Au-delà des différences physiologiques, une frontière se trace entre hommes et femmes. Les premiers étant considérés, à travers l’inconscient collectif, comme des individus incapables de maîtriser leurs désirs, et les secondes comme des êtres à qui on oppose sans cesse leur vulnérabilité et leur impuissance.

L’idée n’est pas de culpabiliser encore plus les femmes, qui ne sont jamais responsables de l’acte de l’homme qui les agresse, mais de lutter contre ce que Virginie Despentes appelle l’organisation politique du viol.

Pour conclure…

L’autrice finit par affirmer : “Pour moi, le viol, avant tout, a cette particularité : il est obsédant. J’y reviens tout le temps. (…) J’imagine toujours pouvoir un jour en finir avec ça. Liquider l’évènement, le vider, l’épuiser. Impossible. Il est fondateur. De ce que je suis en tant qu’écrivain, en tant que femme qui n’en est plus tout à fait une. C’est en même temps ce qui me défigure, et ce qui me constitue” (page 53).

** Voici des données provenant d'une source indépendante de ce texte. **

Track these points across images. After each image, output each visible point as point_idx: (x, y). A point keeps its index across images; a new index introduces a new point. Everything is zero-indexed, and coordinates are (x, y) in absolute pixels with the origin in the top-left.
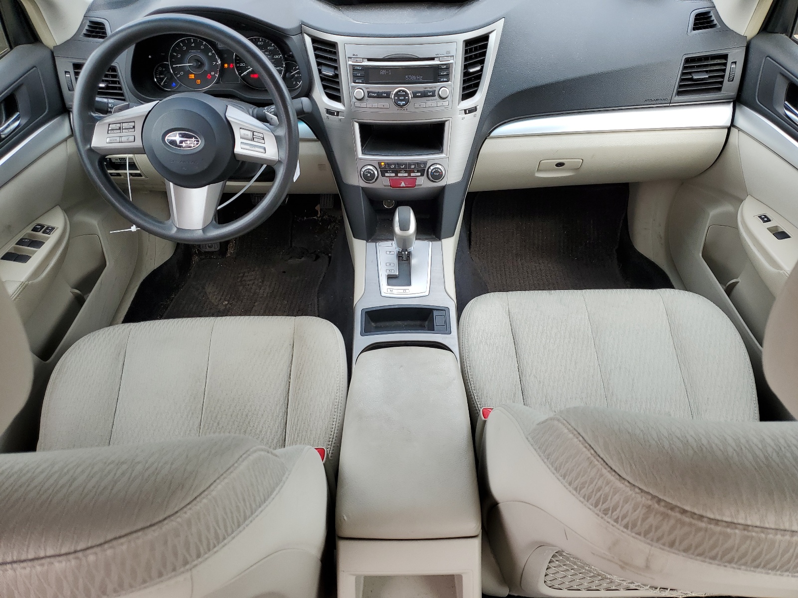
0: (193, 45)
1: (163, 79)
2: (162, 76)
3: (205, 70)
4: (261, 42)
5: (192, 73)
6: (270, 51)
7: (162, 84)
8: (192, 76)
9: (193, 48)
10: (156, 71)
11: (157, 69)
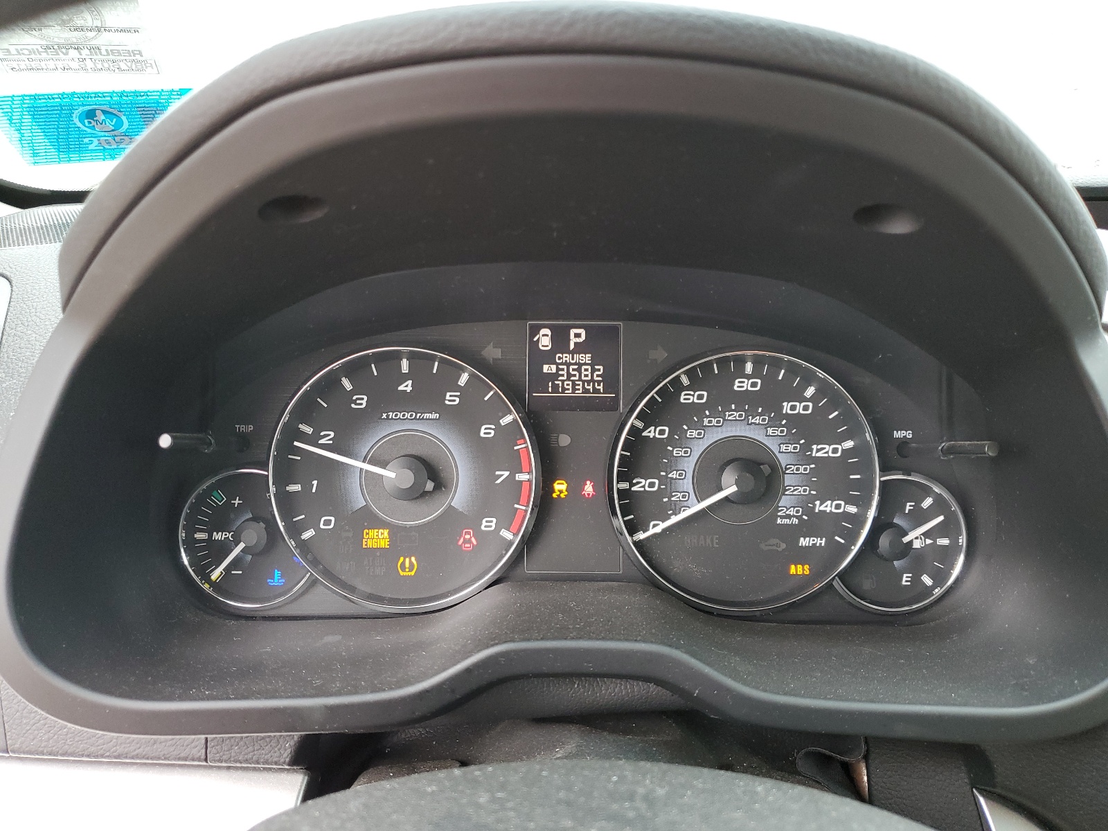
0: (407, 386)
1: (224, 549)
2: (218, 536)
3: (450, 507)
4: (748, 377)
5: (378, 523)
6: (794, 420)
7: (215, 575)
8: (378, 538)
9: (404, 402)
10: (195, 509)
11: (202, 500)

Ainsi, de quoi le viol serait-il constitutif, fondateur ? De nos féminités ? De nos dignités ? Comment se construire sur un acte aussi destructeur ? Comment guérir d’un événement qui s’inscrit aussi profondément dans le corps et l’intégrité ?

En évoquant la prostitution, la pornographie, les masculinités et le viol, Virginie Despentes s’empare à la fois des thèmes du féminisme, de la violence et du pouvoir, inextricablement liés au sein du système patriarcal. Son essai interroge, dérange et surprend, tout en posant des questions indispensables sur nos inconscients.

En conclusion, je reprendrais les dernières phrases de King Kong Théorie : “Le féminisme est une révolution, pas un réaménagement des consignes marketing, pas une vague promotion de la fellation ou de l’échangisme, il n’est pas seulement question d’améliorer les salaires d’appoint. Le féminisme est une aventure collective, pour les femmes, pour les hommes, et pour les autres. Une révolution, bien en marche. Une vision du monde, un choix. Il ne s’agit pas d’opposer les petits avantages des femmes aux petits acquis des hommes, mais bien de tout foutre en l’air. Sur ce, salut les filles, et meilleure route …” (page 144).

Lauriane Arzel


[1]Victoire Tuaillon, Le Coeur sur la Table, Episode 6 : Le Chasseur et la Proie, Binge Audio

[2]Simone de Beauvoir, Le deuxième Sexe, 1949 – Dans cet essai Beauvoir décrit comment notre société pense l’homme comme l’Un, le neutre, le sujet et renvoie la femme à n’être que l’Autre, l’objet, “l’homme manqué”

[3]Male gaze (huma-num.fr)

[4]Virginia Woolf, Une chambre à soi, 1929

[5]Bescont, Amélie. « Elsa Dorlin : Se défendre. Une philosophie de la violence », Nouvelles Questions Féministes, vol. 37, no. 2, 2018, pp. 114-118.